> Instructions for the task: Repeat all of the records below word for word, leaving the pictures out of your answer.

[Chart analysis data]

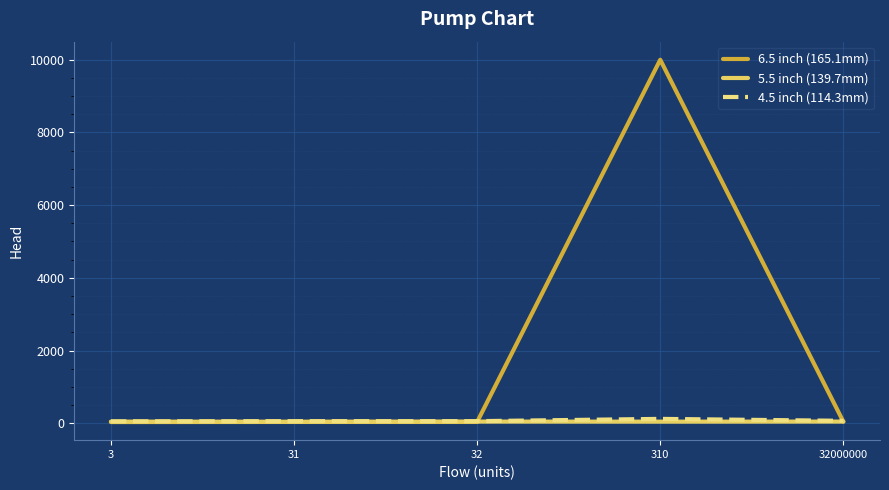

How many values in the 6.5 inch (165.1mm) series are below 36?

1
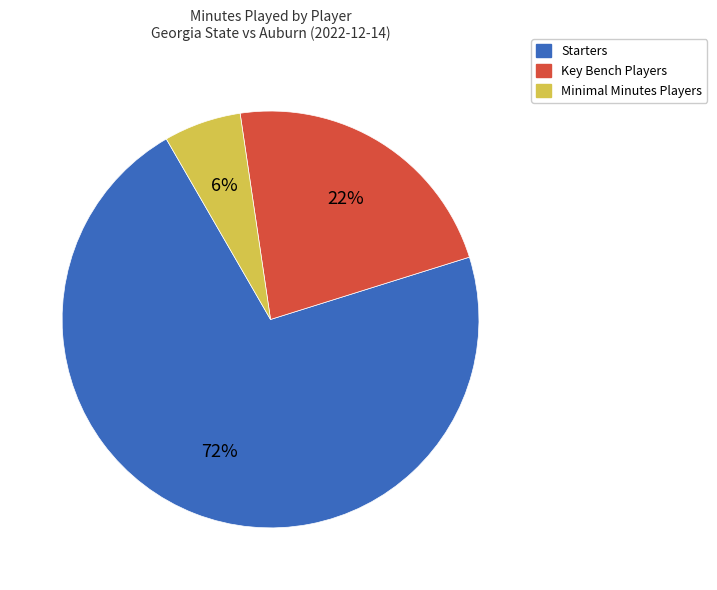

To the nearest percent, what is the average slice percentage?

33%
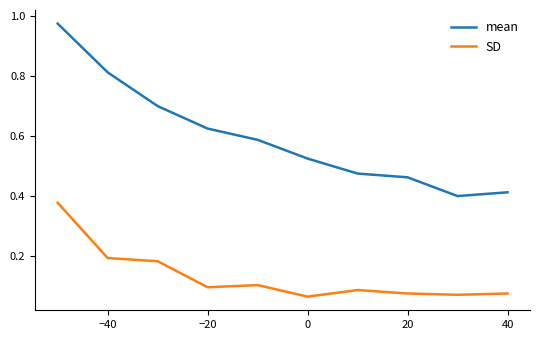

How many distinct data groups are displayed?

2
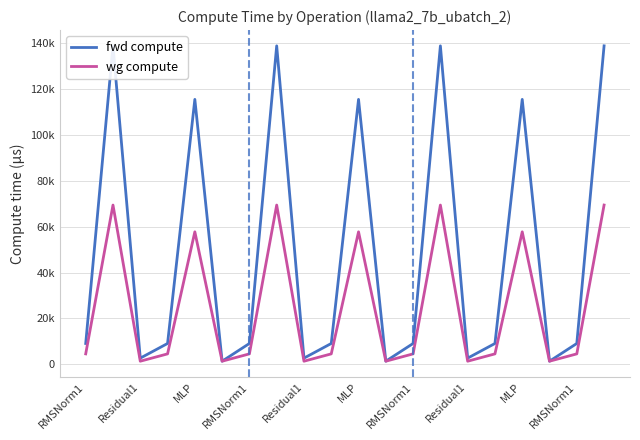

Rank the series by their average value, from lowest to highest.

wg compute, fwd compute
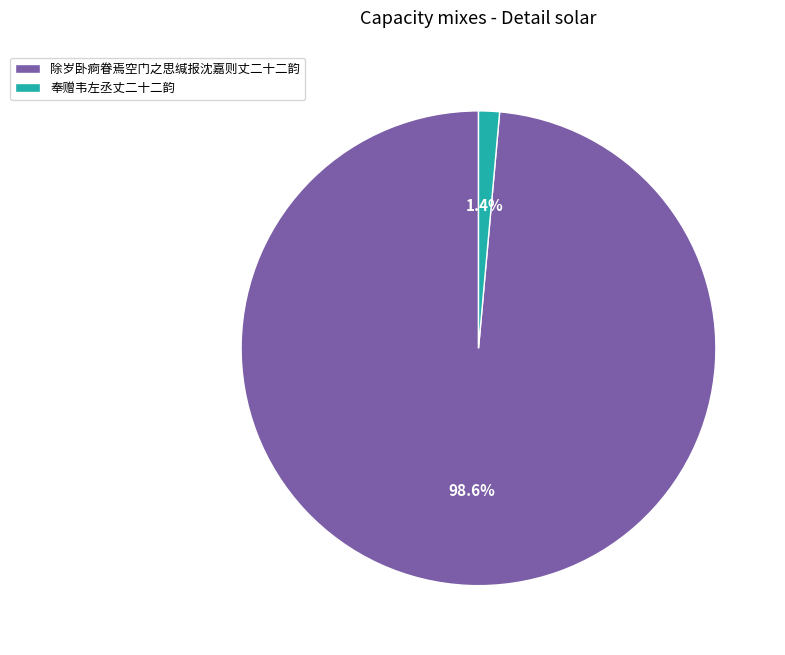

True or false: 除岁卧痾眷焉空门之思缄报沈嘉则丈二十二韵 accounts for 89% of the total.

False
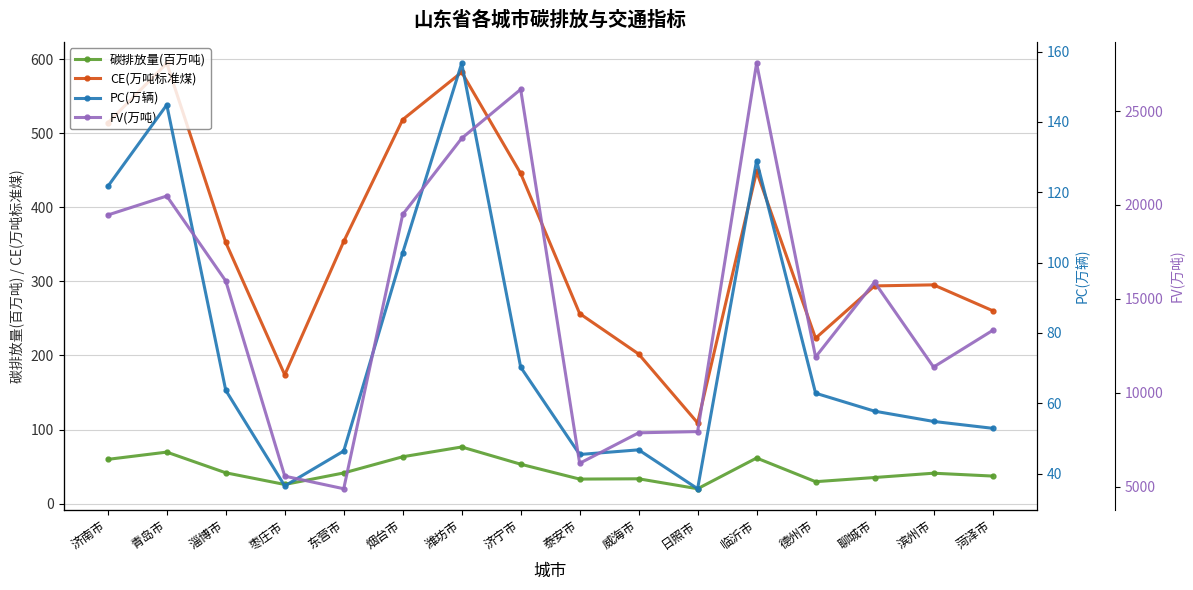

True or false: 碳排放量(百万吨) and CE(万吨标准煤) intersect in this chart.

False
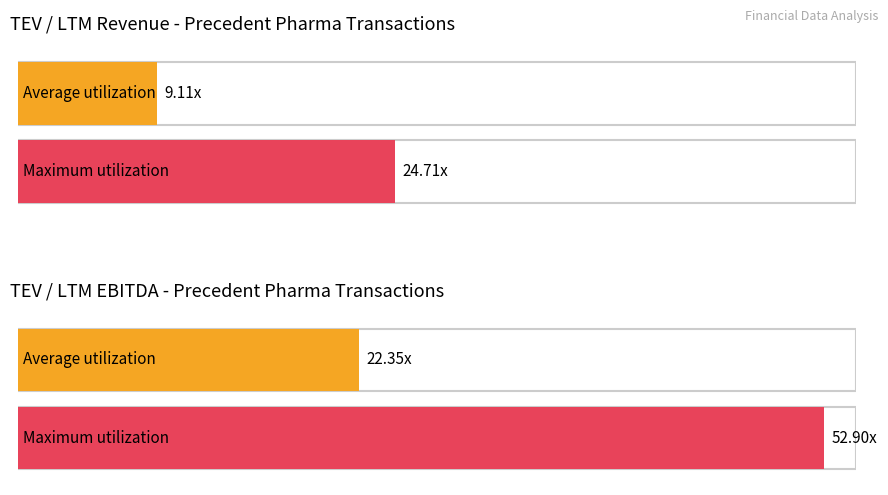

Does the chart contain any negative values?

No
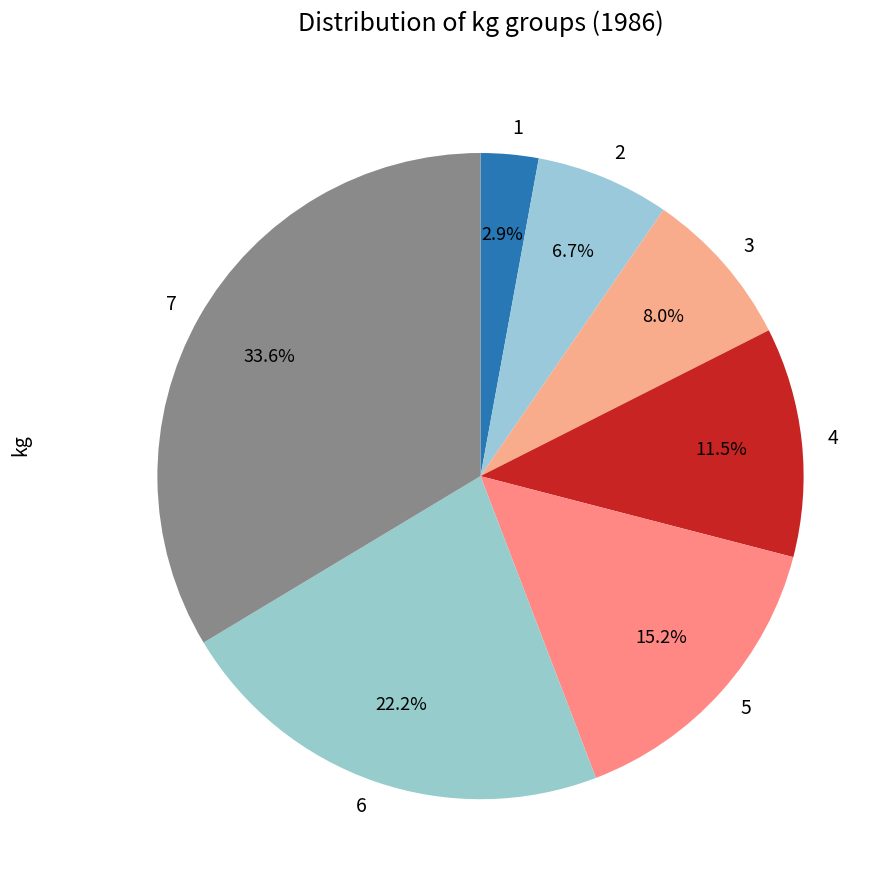

To the nearest percent, what is the average slice percentage?

14%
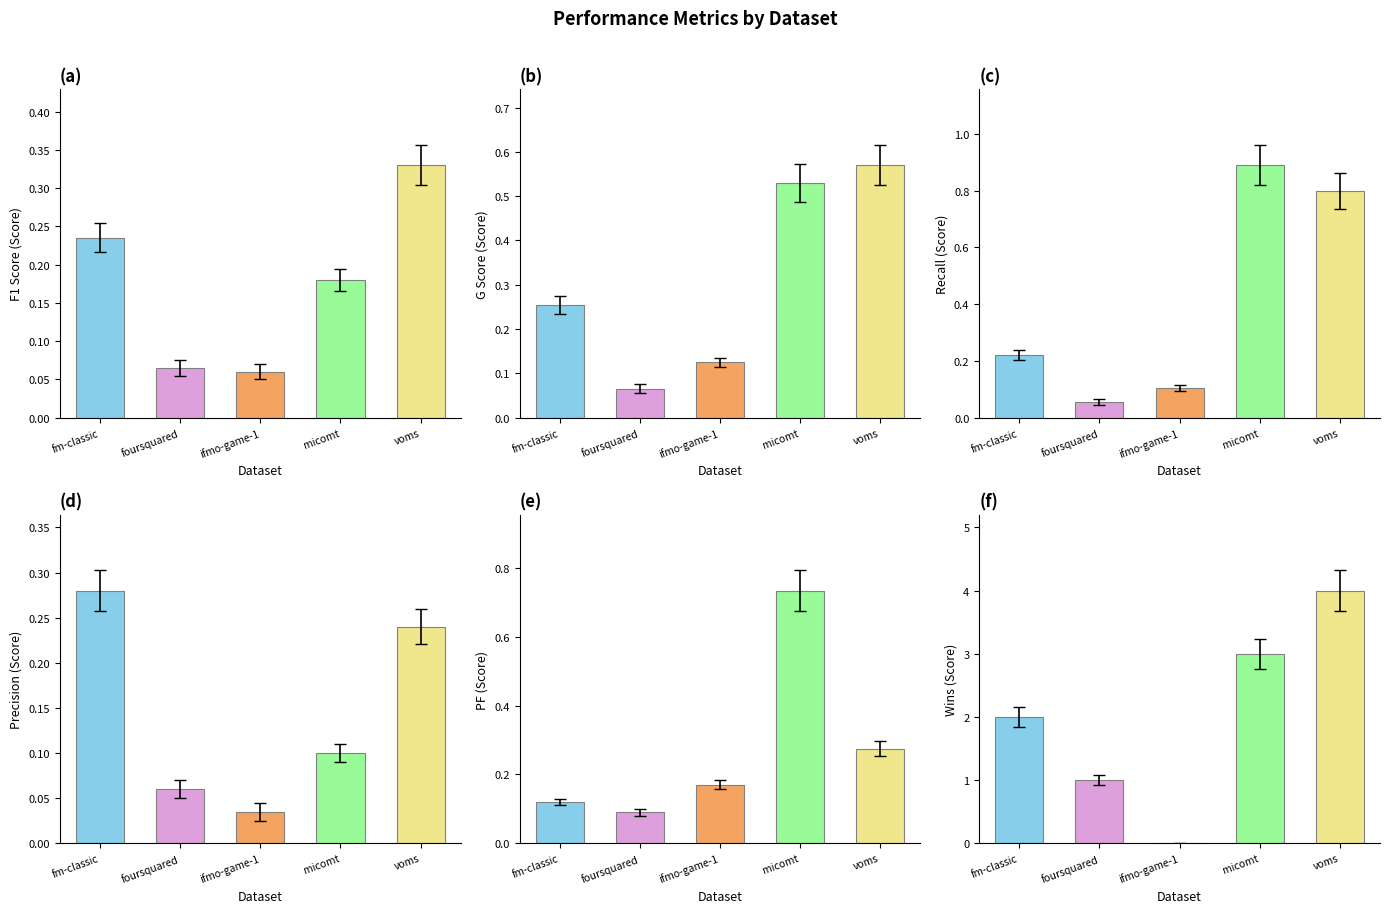

Reading left to right, extract all data points from this chart.

f1: fm-classic=0.2	foursquared=0.1	ifmo-game-1=0.1	micomt=0.2	voms=0.3
g: fm-classic=0.3	foursquared=0.1	ifmo-game-1=0.1	micomt=0.5	voms=0.6
recall: fm-classic=0.2	foursquared=0.1	ifmo-game-1=0.1	micomt=0.9	voms=0.8
precision: fm-classic=0.3	foursquared=0.1	ifmo-game-1=0.0	micomt=0.1	voms=0.2
pf: fm-classic=0.1	foursquared=0.1	ifmo-game-1=0.2	micomt=0.7	voms=0.3
wins: fm-classic=2.0	foursquared=1.0	ifmo-game-1=0.0	micomt=3.0	voms=4.0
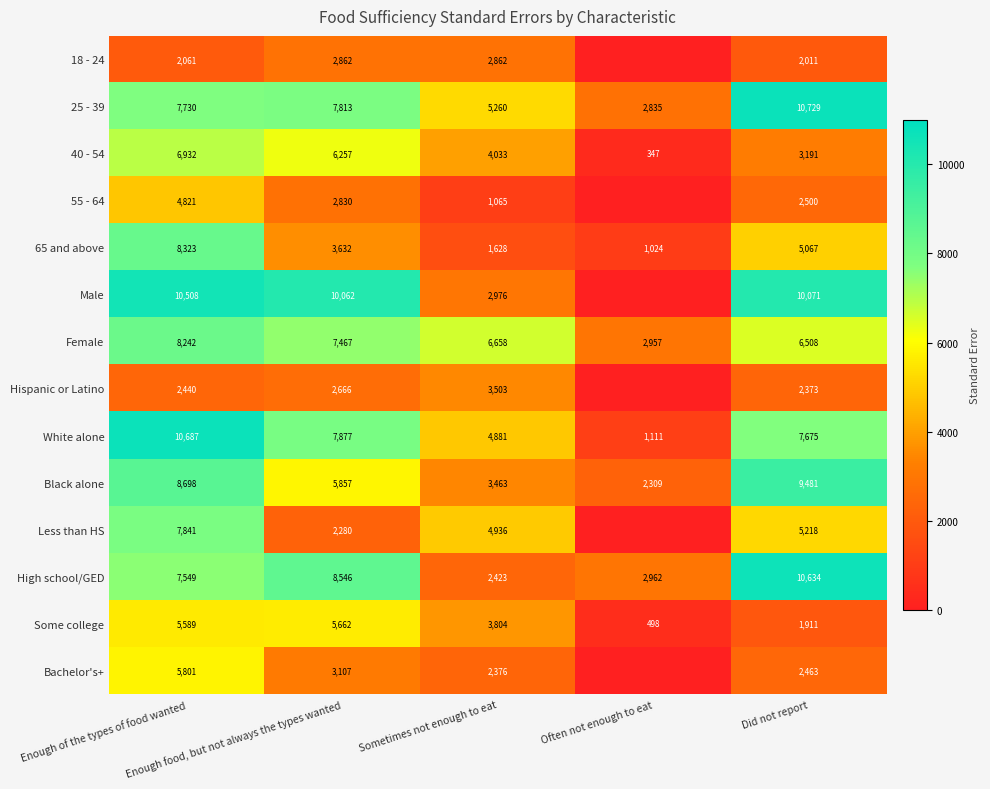

What is the difference between the maximum and minimum values in the Female series?

5285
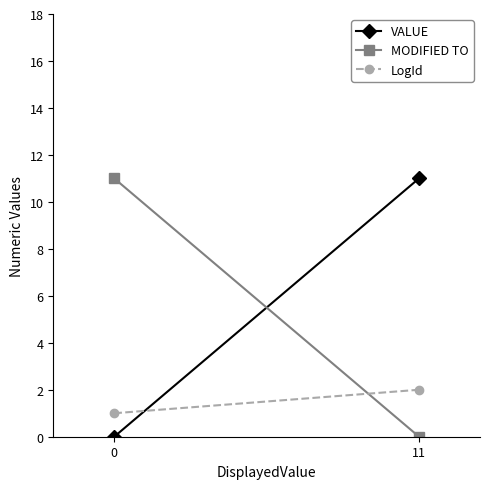

How many lines are shown in the chart?

3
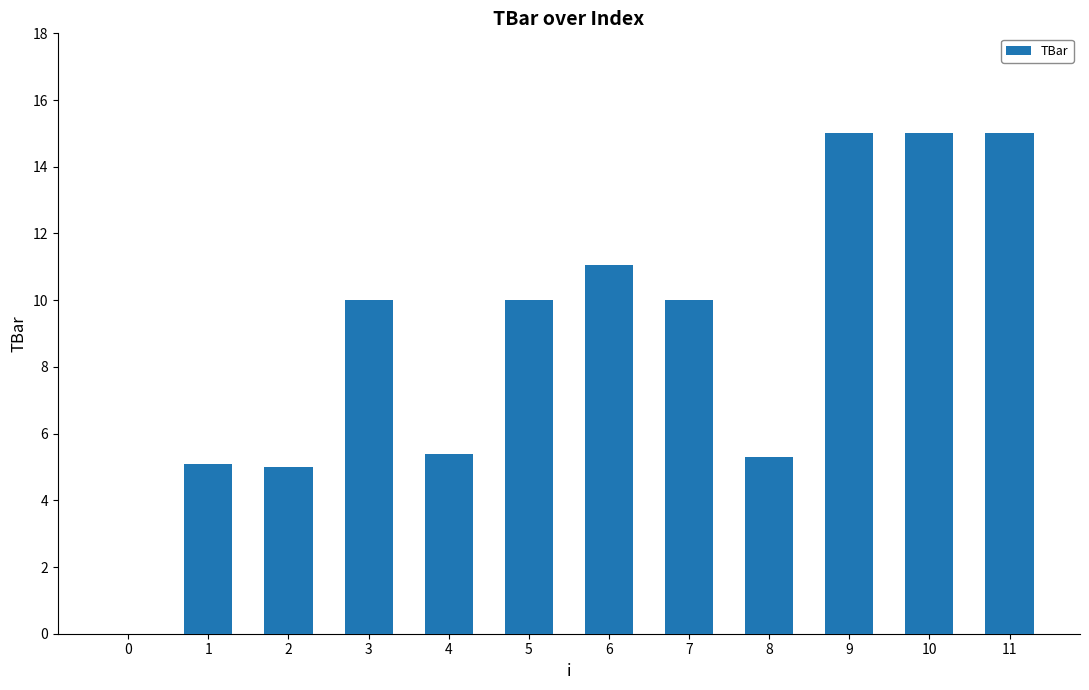

What is the change in value from 0 to 6?

+11.1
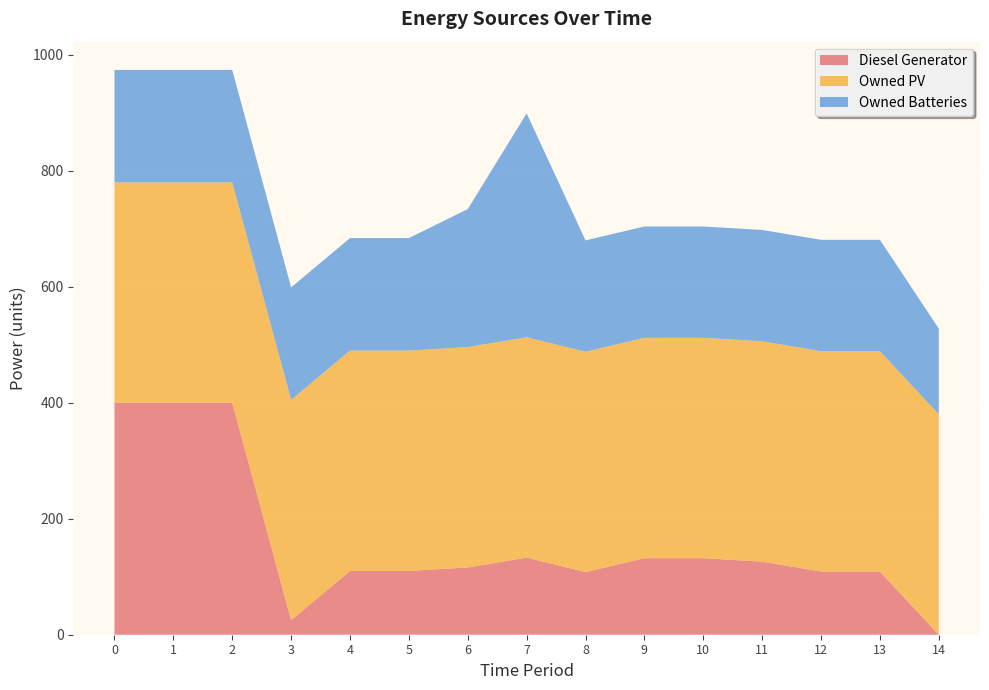

Reading left to right, list all the values displayed in this chart.

Diesel Generator: 400	400	400	25	110	110	116	133	108	132	132	126	109	109	0
Owned PV: 380	380	380	380	380	380	380	380	380	380	380	380	380	380	380
Owned Batteries: 194	194	194	194	194	194	238	386	192	192	192	192	192	192	148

> Task result:
How many values in the 6.5 inch (165.1mm) series are below 36?

1

To the nearest percent, what is the average slice percentage?

33%

How many distinct data groups are displayed?

2

Rank the series by their average value, from lowest to highest.

wg compute, fwd compute

True or false: 除岁卧痾眷焉空门之思缄报沈嘉则丈二十二韵 accounts for 89% of the total.

False

True or false: 碳排放量(百万吨) and CE(万吨标准煤) intersect in this chart.

False

Does the chart contain any negative values?

No

To the nearest percent, what is the average slice percentage?

14%

Reading left to right, extract all data points from this chart.

f1: fm-classic=0.2	foursquared=0.1	ifmo-game-1=0.1	micomt=0.2	voms=0.3
g: fm-classic=0.3	foursquared=0.1	ifmo-game-1=0.1	micomt=0.5	voms=0.6
recall: fm-classic=0.2	foursquared=0.1	ifmo-game-1=0.1	micomt=0.9	voms=0.8
precision: fm-classic=0.3	foursquared=0.1	ifmo-game-1=0.0	micomt=0.1	voms=0.2
pf: fm-classic=0.1	foursquared=0.1	ifmo-game-1=0.2	micomt=0.7	voms=0.3
wins: fm-classic=2.0	foursquared=1.0	ifmo-game-1=0.0	micomt=3.0	voms=4.0

What is the difference between the maximum and minimum values in the Female series?

5285

How many lines are shown in the chart?

3

What is the change in value from 0 to 6?

+11.1

Reading left to right, list all the values displayed in this chart.

Diesel Generator: 400	400	400	25	110	110	116	133	108	132	132	126	109	109	0
Owned PV: 380	380	380	380	380	380	380	380	380	380	380	380	380	380	380
Owned Batteries: 194	194	194	194	194	194	238	386	192	192	192	192	192	192	148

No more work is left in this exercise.